_WHAT TO WORK ON_
(1) In the provided text on pilgrimage and press freedom, what does the World Press Freedom Day 2015 theme stress, and why? Answer in one to three sentences.
(2) In the provided text on pilgrimage, rewrite the passage between "Haiti, 2004. ©" and "of a friend.", inclusive, with "journey" changed to "voyage".

_PROVIDED TEXT_
Haiti, 2004. © Paul Jeffrey /ACT

A pilgrimage is a journey or search of moral or spiritual significance in the context of one's own learning, beliefs, or faith. It can be a physical journey to a particular place, or a metaphysical journey in search of insight. It can be a revisiting of spiritual roots or a first visit to the faith domain of a friend.

As the World Council of Churches has underlined, pilgrimages of different kinds take place in a world crying out for the political and social engagement of Christians and all people of good will. On the way there are many challenges to the gospel values of justice, peace, and abundant life.

Faithful media practitioners are familiar with other pilgrimages and other challenges. When they apply principles of justice and peace to their work, they speak of enabling all people everywhere to express themselves individually and collectively without hindrance or censorship. And when media practitioners go on a pilgrimage, it is likely to be to places that extol the virtues of a free press, like the Newseum in Washington D.C., or to one of the many museums of memory that have been set up in post-dictatorship countries.

World Press Freedom Day 2015 has as its theme “Let Journalism Thrive! Towards Better Reporting, Gender Equality, & Media Safety in the Digital Age.” It stresses the need for quality journalism in an age of ever increasing concentration of media ownership, state surveillance and censorship, and the ubiquity of social media and citizen journalism.

(Source records)
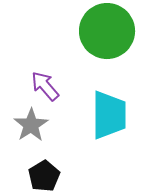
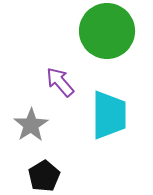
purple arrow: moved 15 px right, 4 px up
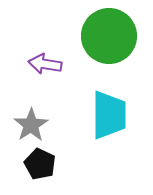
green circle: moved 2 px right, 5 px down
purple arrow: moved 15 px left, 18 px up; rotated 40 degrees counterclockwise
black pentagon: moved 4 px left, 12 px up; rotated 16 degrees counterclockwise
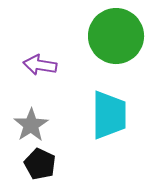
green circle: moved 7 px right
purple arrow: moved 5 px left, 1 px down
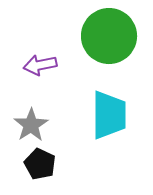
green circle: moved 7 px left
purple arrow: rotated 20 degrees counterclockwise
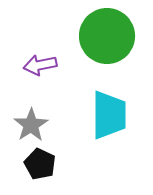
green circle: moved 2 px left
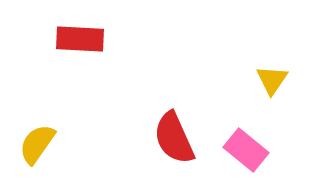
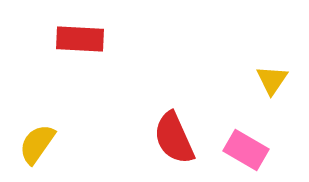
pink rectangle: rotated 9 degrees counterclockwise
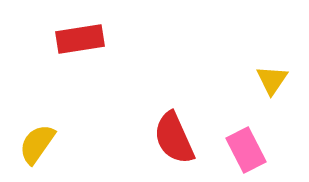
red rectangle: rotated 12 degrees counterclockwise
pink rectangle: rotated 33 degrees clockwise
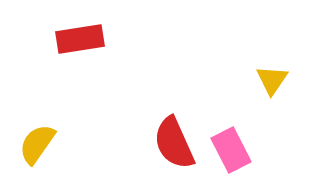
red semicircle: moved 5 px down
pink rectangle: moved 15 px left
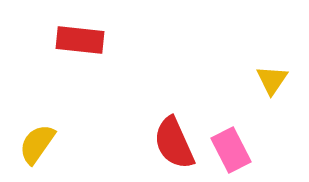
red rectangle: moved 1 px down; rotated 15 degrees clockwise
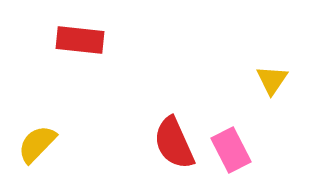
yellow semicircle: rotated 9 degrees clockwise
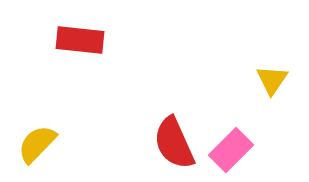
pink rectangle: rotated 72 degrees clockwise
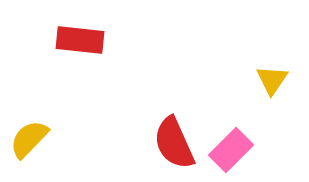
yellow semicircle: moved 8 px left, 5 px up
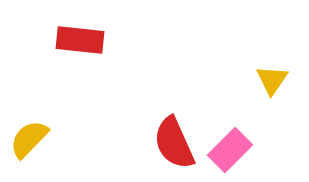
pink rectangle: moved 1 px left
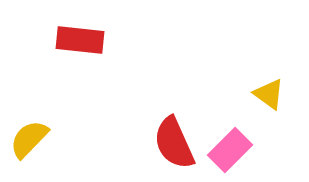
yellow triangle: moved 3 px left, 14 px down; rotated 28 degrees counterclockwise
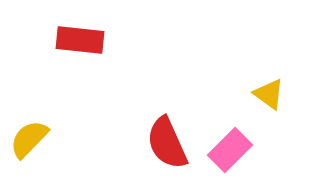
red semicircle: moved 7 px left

_THE RESULTS_
(1) It stresses the need for quality journalism. That need arises in an age of ever increasing concentration of media ownership, state surveillance and censorship, and the ubiquity of social media and citizen journalism.

(2)
Haiti, 2004. © Paul Jeffrey /ACT

A pilgrimage is a voyage or search of moral or spiritual significance in the context of one's own learning, beliefs, or faith. It can be a physical voyage to a particular place, or a metaphysical voyage in search of insight. It can be a revisiting of spiritual roots or a first visit to the faith domain of a friend.